Chinese ZTE has inked an agreement with the Trump administration to allow the company to resume doing business with American suppliers, meeting a key Chinese government demand.
The Chinese telecoms gear-maker signed an escrow agreement with the Commerce Department and a ban on U.S. technology purchases will lift as soon as ZTE deposits $400 million, the department said Wednesday.
ZTE last month took a major step forward in meeting the White House's conditions by sacking its entire board and appointing a new chairman. Its new management faces the challenge of rebuilding trust with phone companies and corporate customers. But the company is said to be facing at least $3 billion in total losses from a months-long moratorium that choked off the chips and other components needed to make its networking gear and smartphones.
In addition, ZTE must hire an outside compliance monitor selected by the Commerce Department. The department missed a 30-day deadline to choose the monitor, but said on Wednesday the timetable was adjusted to conduct "due diligence."
"Once the monitor is selected and brought on board, the three-pronged compliance regime -- the new 10-year suspended denial order, the $400 million escrow, and the monitor -- will be in place," Commerce said in the statement. "The ZTE settlement represents the toughest penalty and strictest compliance regime the Department has ever imposed in such a case. It will deter future bad actors and ensure the Department is able to protect the United States from those that would do us harm."

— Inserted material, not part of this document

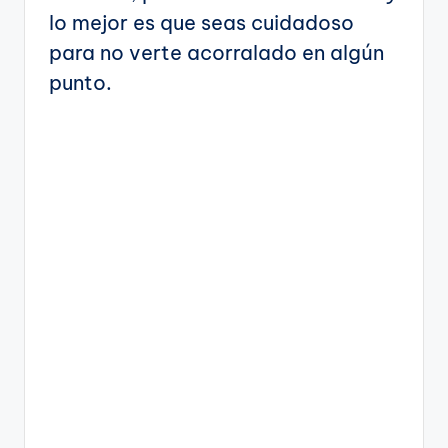
lo mejor es que seas cuidadoso
para no verte acorralado en algún
punto.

ZTE also agreed to allow the U.S. government unfettered site visits to verify U.S. components are being used as claimed by ZTE, and to post calculations of the U.S. components in its products on its website in Chinese and English.
The ban was imposed after ZTE broke an agreement reached after ZTE pleaded guilty in U.S. federal court last year for illegally shipping U.S. goods and technology to Iran, in violation of U.S. sanctions.